GOAL OF THE EXERCISE> Begin at the first line below and copy each line exactly, ending with the line where "chair: none [220,100,272,183]" appears.
═══
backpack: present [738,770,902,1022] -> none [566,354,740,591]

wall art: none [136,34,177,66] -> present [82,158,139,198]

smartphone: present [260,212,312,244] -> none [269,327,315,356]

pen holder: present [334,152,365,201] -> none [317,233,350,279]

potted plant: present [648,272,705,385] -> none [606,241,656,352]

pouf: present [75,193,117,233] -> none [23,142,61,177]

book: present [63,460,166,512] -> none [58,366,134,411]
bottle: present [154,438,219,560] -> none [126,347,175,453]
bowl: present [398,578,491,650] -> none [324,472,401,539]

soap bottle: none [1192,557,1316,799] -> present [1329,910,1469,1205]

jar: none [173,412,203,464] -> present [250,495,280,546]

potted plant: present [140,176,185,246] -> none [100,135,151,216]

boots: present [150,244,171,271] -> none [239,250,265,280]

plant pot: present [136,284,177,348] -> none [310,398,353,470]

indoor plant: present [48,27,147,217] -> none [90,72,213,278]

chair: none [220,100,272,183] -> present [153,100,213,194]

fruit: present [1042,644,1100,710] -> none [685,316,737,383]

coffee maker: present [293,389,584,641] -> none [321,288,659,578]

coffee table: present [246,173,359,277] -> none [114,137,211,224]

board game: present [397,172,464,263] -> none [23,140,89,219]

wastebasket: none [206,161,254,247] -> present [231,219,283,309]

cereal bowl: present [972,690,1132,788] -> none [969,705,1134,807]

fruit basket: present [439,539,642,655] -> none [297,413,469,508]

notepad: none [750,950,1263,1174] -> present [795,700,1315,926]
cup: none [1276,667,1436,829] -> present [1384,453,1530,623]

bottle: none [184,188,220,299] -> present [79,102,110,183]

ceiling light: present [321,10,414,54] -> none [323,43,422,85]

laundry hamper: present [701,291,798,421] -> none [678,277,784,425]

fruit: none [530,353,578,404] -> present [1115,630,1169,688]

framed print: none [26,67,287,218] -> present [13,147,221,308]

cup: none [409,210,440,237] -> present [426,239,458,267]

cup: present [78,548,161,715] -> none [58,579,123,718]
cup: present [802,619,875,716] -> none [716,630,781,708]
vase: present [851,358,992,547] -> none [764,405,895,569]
═══
TASK RESPONSE>
backpack: present [738,770,902,1022] -> none [566,354,740,591]

wall art: none [136,34,177,66] -> present [82,158,139,198]

smartphone: present [260,212,312,244] -> none [269,327,315,356]

pen holder: present [334,152,365,201] -> none [317,233,350,279]

potted plant: present [648,272,705,385] -> none [606,241,656,352]

pouf: present [75,193,117,233] -> none [23,142,61,177]

book: present [63,460,166,512] -> none [58,366,134,411]
bottle: present [154,438,219,560] -> none [126,347,175,453]
bowl: present [398,578,491,650] -> none [324,472,401,539]

soap bottle: none [1192,557,1316,799] -> present [1329,910,1469,1205]

jar: none [173,412,203,464] -> present [250,495,280,546]

potted plant: present [140,176,185,246] -> none [100,135,151,216]

boots: present [150,244,171,271] -> none [239,250,265,280]

plant pot: present [136,284,177,348] -> none [310,398,353,470]

indoor plant: present [48,27,147,217] -> none [90,72,213,278]

chair: none [220,100,272,183] -> present [153,100,213,194]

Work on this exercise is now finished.